花火は消えた、やらぬ後悔が残った

ぽぽみうむです。
人間、だれしも「起こるかもしれない」ことにわくわくすると思います。
例えば、宝くじが当たるかも、とか。流れ星が見えるかも、とか。
私は、「どうせ起こらない」と考えてしまうので、この類のことに関心がありません。

そんな考えを抱きながら迎えた、6月1日。
「全国で一斉に花火が打ちあがる」
というネットニュースを観ました。
とってもびっくりしました。なんて粋な計らいでしょう。
どうせ次の日も仕事ですし、見える保証なんてどこにもない。そう思って特に関心を寄せていませんでした。

しかし。
私の住んでいる街に、花火が上がったというニュースが流れました。
びっくりしました。
そのことを知ったのは、家族からのLINEでした。

「花火、見えた?うちの県では、あなたが住んでいる市で上がったみたい」
「私の近所で上がると思って待っていたけど、上がらなかった。
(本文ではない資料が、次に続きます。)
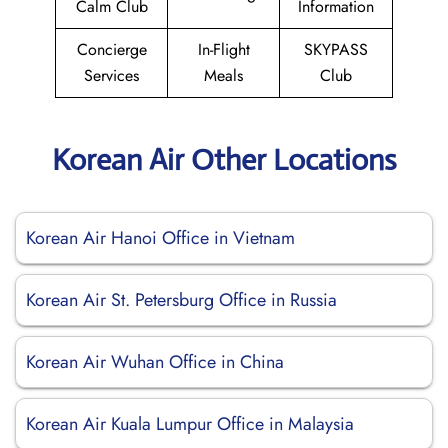
Calm Club
Information
Concierge
In-Flight
SKYPASS
Services
Meals
Club
Korean Air Other Locations
Korean Air Hanoi Office in Vietnam
Korean Air St. Petersburg Office in Russia
Korean Air Wuhan Office in China
Korean Air Kuala Lumpur Office in Malaysia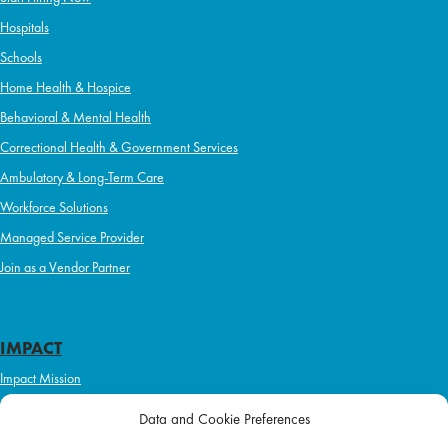
Hospitals
Schools
Home Health & Hospice
Behavioral & Mental Health
Correctional Health & Government Services
Ambulatory & Long-Term Care
Workforce Solutions
Managed Service Provider
Join as a Vendor Partner
IMPACT
Impact Mission
Initiatives
Data and Cookie Preferences
Philanthropy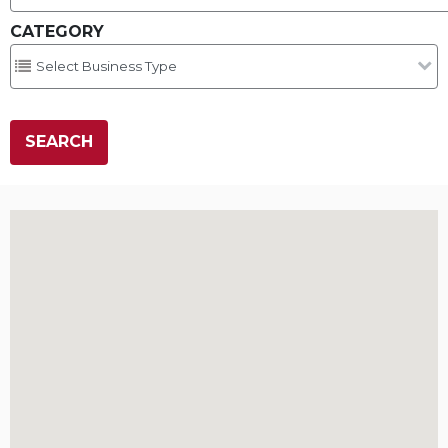
CATEGORY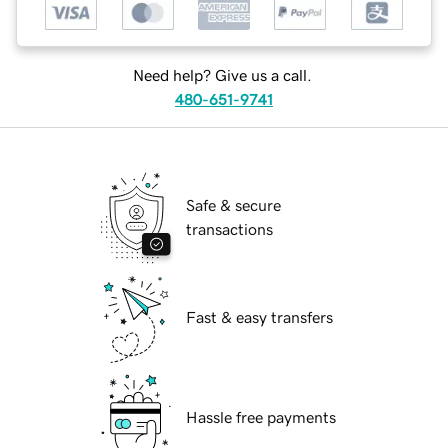
Need help? Give us a call.
480-651-9741
Safe & secure
transactions
Fast & easy transfers
Hassle free payments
みんなで、あなたは花火を見たのかなあって話してたよ」

そんな内容のLINEを見た瞬間、猛烈に後悔の気持ちに襲われました。

全国に「私の街から見えるかなあ」と、期待している人がたくさんいたことに気付かされました。
私は、見えるチャンスがある場所にいたのに、「どうせ見えない」と最初から諦めてしまいました。その結果、多くの人が待ち望んでいた機会を無駄にしたのです。
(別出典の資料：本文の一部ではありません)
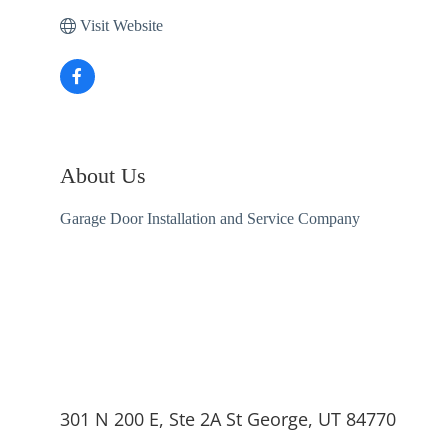
Visit Website
About Us
Garage Door Installation and Service Company
301 N 200 E, Ste 2A St George, UT 84770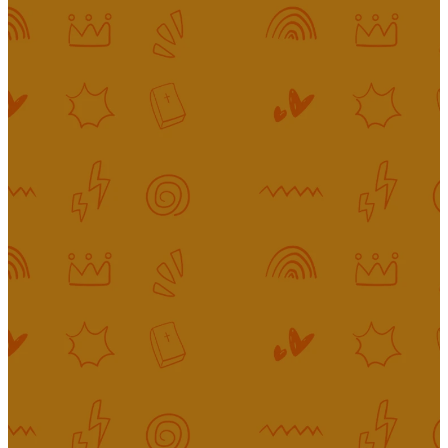
Bringing the
Gospel to
Life For
King's Kids
Our goal in King’s Kids is to reveal
the love of Jesus and the joy of
the gospel to every child who
spends time with us. We help kids
better understand our big God
and encourage them to ask
questions. We know the challenge
of raising children to know Christ
in today’s culture—that’s why it’s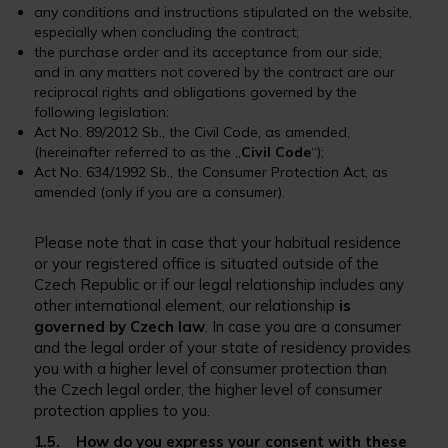
any conditions and instructions stipulated on the website,
especially when concluding the contract;
the purchase order and its acceptance from our side;
and in any matters not covered by the contract are our
reciprocal rights and obligations governed by the
following legislation:
Act No. 89/2012 Sb., the Civil Code, as amended,
(hereinafter referred to as the „
Civil Code
“);
Act No. 634/1992 Sb., the Consumer Protection Act, as
amended (only if you are a consumer).
Please note that in case that your habitual residence
or your registered office is situated outside of the
Czech Republic or if our legal relationship includes any
other international element, our relationship
is
governed by Czech law
. In case you are a consumer
and the legal order of your state of residency provides
you with a higher level of consumer protection than
the Czech legal order, the higher level of consumer
protection applies to you.
1.5. How do you express your consent with these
もちろん、「待っていたけど見えなかった」だったら諦めがつきます。
でも、挑戦すらしなかったことに後悔が残りました。
周りの人の期待を裏切ってしまった気持ちになりました。

よく、人間は、「やった後悔よりやらぬ後悔」なんて言います。
私の場合、人生を振り返ってみて、「こんなこと、しなければよかった」といまだに引きずることがたくさんあります。
だから、この言葉にいまいち信ぴょう性を感じられませんでした。

しかし、最近になって、この言葉の解釈を間違えていたのかな、と思うようになりました。
今までは、「興味を持ったことは、何でも経験してみなければ後悔する」という意味だと解釈していました。しかし、実際は「何かを全力でやりきらなければ後悔する」という意味だと気付きました。
私は、今まで、何事も、「やった」のうちに入らない程度にしか挑戦していなかったのだと、猛烈に後悔しています。

花火が打ちあがる奇跡に懸ける、というのは、「極力見晴らしのいい場所で待機する」ということしか最大限の努力ができません。
この場合、「やった」に到達することは比較的容易です。それを、私はしなかったのです。

もし、6月1日に、広場で待機していたら、それで花火を見ることができなければ、ある程度の諦めはついたと思います。
「見ようと思ったけど、私の家の近所では見れなかったみたい」
そう、LINEの返信をして、悲しさを共有できたはずです。

最初から諦めてしまった結果、家族の淡い期待や願いを裏切った私は、今になって諦めがつかず、後悔の念に押しつぶされています。
そして、この想いにつられ、今までの人生に対する後悔も数珠繋ぎのように湧いてきました。

もっと水泳の習い事を頑張っていたら。
もっとピアノの練習をしていたら。
もっと部活で上を目指して努力していたら。
もっと受験勉強に打ち込んでいたら。
もっと卒業研究に真面目に取り組んでいたら。

どんな人生になっていただろうか。
もっと偏差値の高い大学にいただろうか。
もっと優良と言われる企業に勤めていただろうか。
もっと人から尊敬される人間になれただろうか。
もっと自分を好きになれていただろうか。

今からでも遅くないでしょうか。
こんな想いを断ち切るには。
受験だってなんだって、「どうせ私にはできっこない」と諦めていました。そして何も得られなかった自分を、周りの期待を裏切ってきた自分をどんどん嫌いになりました。

諦めることは簡単です。
挑戦する際に生じる、「敵わなかったら、叶わなかったら」という恐怖に近い感情に支配される可能性が無くなるからです。

花火の場合、花火大会に行けば、確実に花火を見ることができます。
でも、上がるか、見えるか確実ではない花火の方が、余計に綺麗に見える気がしてなりません。

何度も何度も、理想を描いては諦めて後悔してきました。
理想を叶える人を見ては悔しくて涙を流しました。
私にとって6月1日の花火は、そんな自分の終息を願う花火でした。